:: SUPPLIED MATERIAL

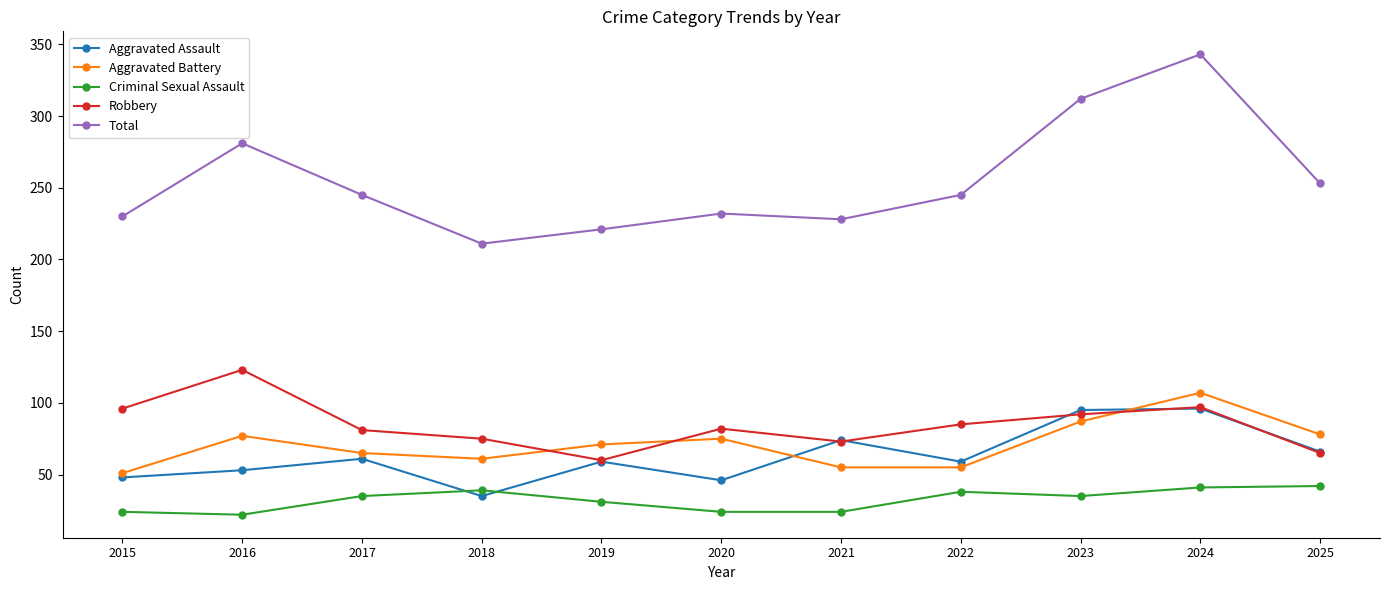

The Criminal Sexual Assault series shows 26 at 2018. True or false?

False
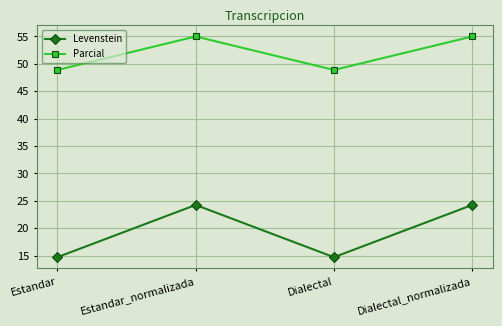

What is the smallest value displayed?

14.7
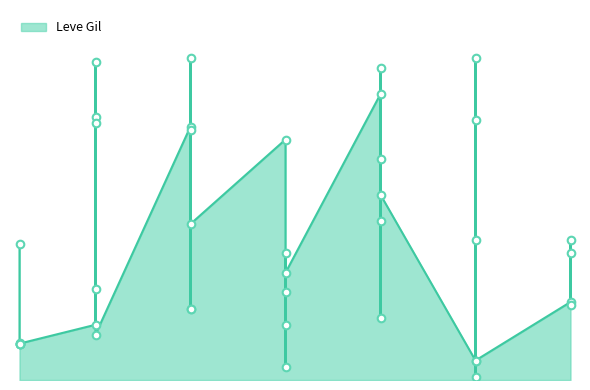

Which has a higher value, 10 or 30?

10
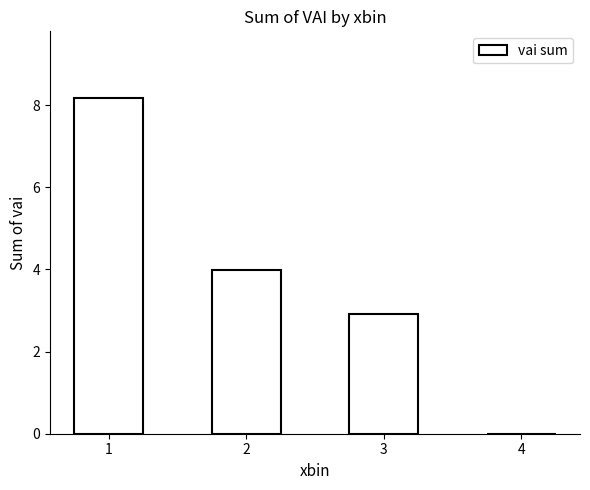

What is the change in value from 1 to 2?

-4.2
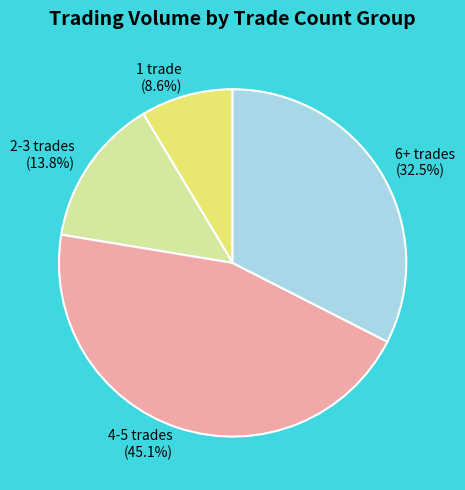

Which has a higher value, 6+ trades or 4-5 trades?

4-5 trades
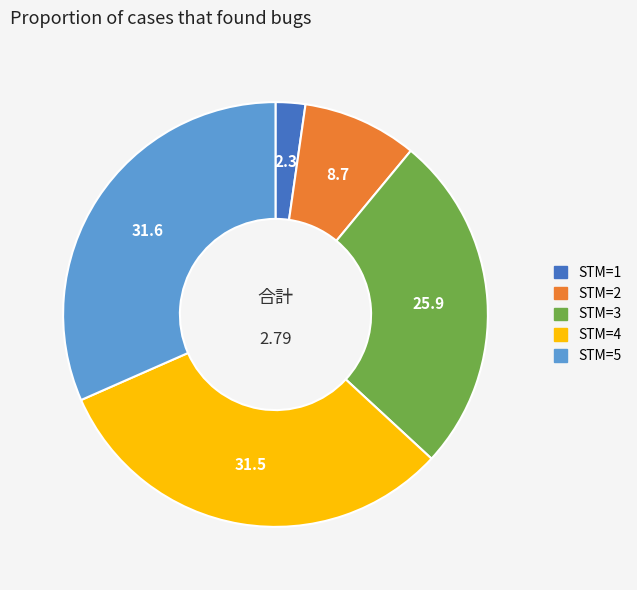

Is there any slice that represents more than half of the pie?

No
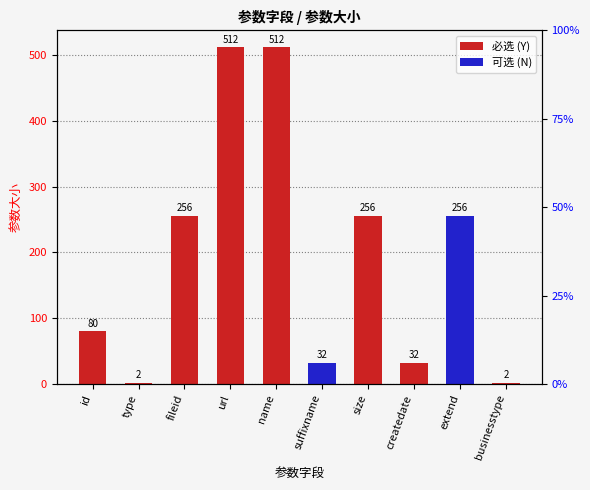

Reading left to right, extract all data points from this chart.

80	2	256	512	512	32	256	32	256	2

::::

**HOW TO COMPLETE THIS TASK**. Format all of the entries above as a Markdown table with two columns, Row and Line, giving one nonblank line per row with its sequential number. Omit blank lines and the pictures.

**EXERCISE RESPONSE**.
| Row | Line |
|---|---|
| 1 | The Criminal Sexual Assault series shows 26 at 2018. True or false? |
| 2 | False |
| 3 | What is the smallest value displayed? |
| 4 | 14.7 |
| 5 | Which has a higher value, 10 or 30? |
| 6 | 10 |
| 7 | What is the change in value from 1 to 2? |
| 8 | -4.2 |
| 9 | Which has a higher value, 6+ trades or 4-5 trades? |
| 10 | 4-5 trades |
| 11 | Is there any slice that represents more than half of the pie? |
| 12 | No |
| 13 | Reading left to right, extract all data points from this chart. |
| 14 | 80	2	256	512	512	32	256	32	256	2 |